▶ [Passage given]
** begin **

I have no idea what charity or anything, but from the looks of it they were each assigned either sick or poor children (could have been either, I'm not so sure) and took them shopping. My aunt who lives in A2 said that she had done something similar, and said the AD probably came up with a donation so that each kid could buy like $25 or $50 worth of cold-weather stuff or toys.
As an aside, I felt really bad for Denard. He's just trying to do his charity thing and there are people following him everywhere, like two feet off of him, with cameras and cameraphones. He took it well, but I decided against saying "what's up" just because it made me feel sorry for the guy.
One summer music festival, our primary after-hours relaxation activity was wandering around the Wal-Mart. Afterwards, we would go to the town breakwall and watch the stars until late at night/early in the morning. It was far, far in Northern Michigan, little light pollution or cloud cover, great visibility. Some of the best star-gazing I ever did took place in Michigan.
I would say this is how I am. I understand it's just a game, not a life or death situation, but I do have my moments. Especially when Michigan blatantly throws the game away. Fumble Fest at Notre Dame 3 years ago was probably the biggest time I threw a fit.
As for not watching anymore college football games if M loses, I love college football. I try to watch as many games as possible. My problem is going out after the Michigan games, so I hardly even watch the other games.
MGoBlog is definitely the epitome of my obsessiveness. I constantly visit this page for updates from Brian, TomVH, Tim, and the MGoBoard family.
Samesies, my girlfriend understands that the fun-ness of our Saturday nights depends entirely on how Michigan football performs. if she gives me shit for being grumpy then I introduce her to Chief Smack-a-Ho. i joke...I joke. But seriously.
depends on how we lost. My life wasn't in limbo durring the coaching search, but I was definitely watching it intently.
BGSU was the only game I made it to last year. That was a fun afternoon. Decent weather, friends, and Michigan rolled against the MAC.
Bet you had a heart attack when Denard got up and then went right back down on the sideline.
I was on the visitors' side of the field so I couldn't see it too well but I definitely had a FFFFUUUUUUUUU moment when I heard Carl Grapentine say that D-Rob was the Michigan player receiving attention.
I met Mr. Grapentine once, backstage at the 2008 Band-o-Rama concert. It was interesting, we talked a bit about the RR era to that point (which had already gone sour). He's a nice guy.
Carl Grapentine is, among other things:
1) a radio show host in Chicago (classical music);
2) the Michigan Stadium announcer;
3) the long-standing Michigan Marching Band announcer;
4) the voice of God;
5) a gentleman;
6) a scholar.
Truly great man.
Totally agree with the no more football after losing thing. Losing ruins football for the day for me.
and I check MGoBlog more than facebook now. Yes my mood during Autumn Saturdays, Sundays and Mondays depends entirely on whether or not Michigan or Green Bay win their games. The OP is just your average MGoJoe.
I do the same damn thing! I gave up Facebook for Lent. And replaced my addiction with MGOBlog. Sorry God, no progress is being made.
It's OK, I still love you.
because football is still awesome even though we're not currently getting along, but I get pissed/change channels to avoid the score line at the bottom of the screen.
When we win I'll sometimes sing the victors as the score line goes across, and by the way I'm totally normal and think the rest of you are a bunch of freak shows.
Your husband is not alone. Us diehards... die hard.

** end **

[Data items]
** begin **

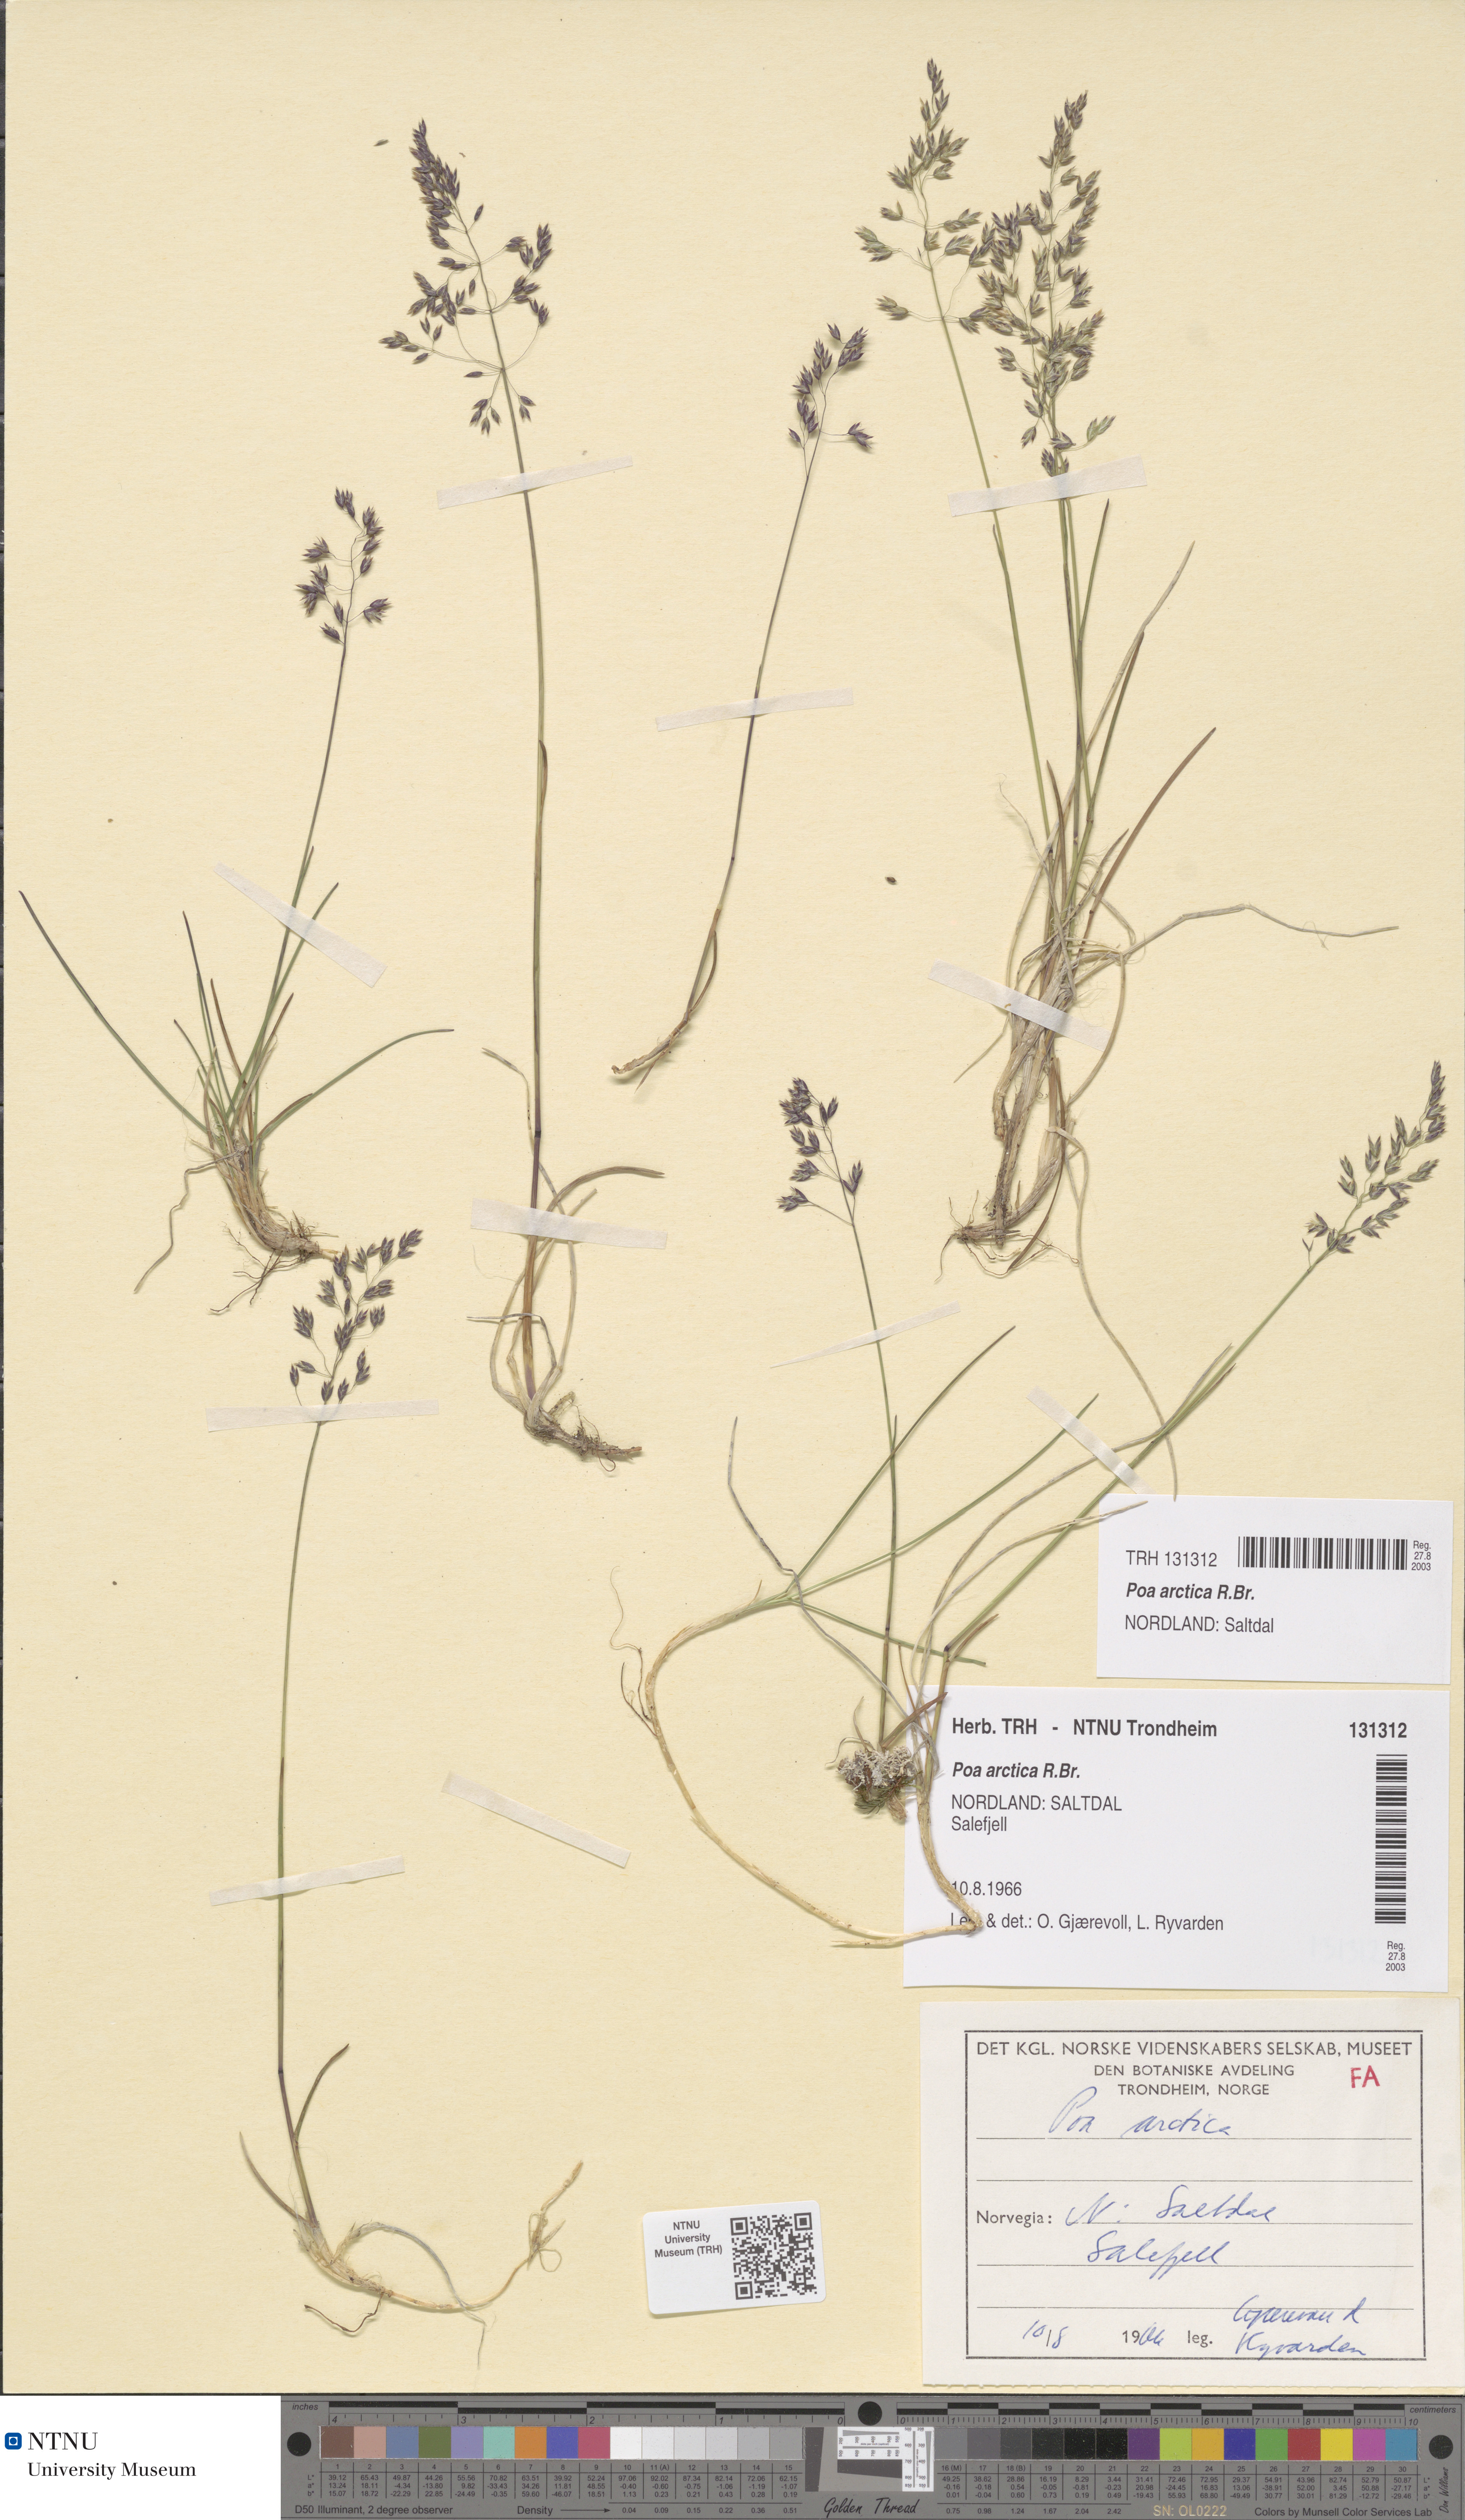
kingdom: Plantae
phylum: Tracheophyta
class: Liliopsida
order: Poales
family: Poaceae
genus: Poa
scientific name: Poa arctica
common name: Arctic bluegrass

** end **

▶ [Aim of the exercise] In the Michigan football thread, copy everything from "Bet you had" down to "a nice guy.", swapping "sideline" for "bench".

▶ [Full response]
Bet you had a heart attack when Denard got up and then went right back down on the bench.
I was on the visitors' side of the field so I couldn't see it too well but I definitely had a FFFFUUUUUUUUU moment when I heard Carl Grapentine say that D-Rob was the Michigan player receiving attention.
I met Mr. Grapentine once, backstage at the 2008 Band-o-Rama concert. It was interesting, we talked a bit about the RR era to that point (which had already gone sour). He's a nice guy.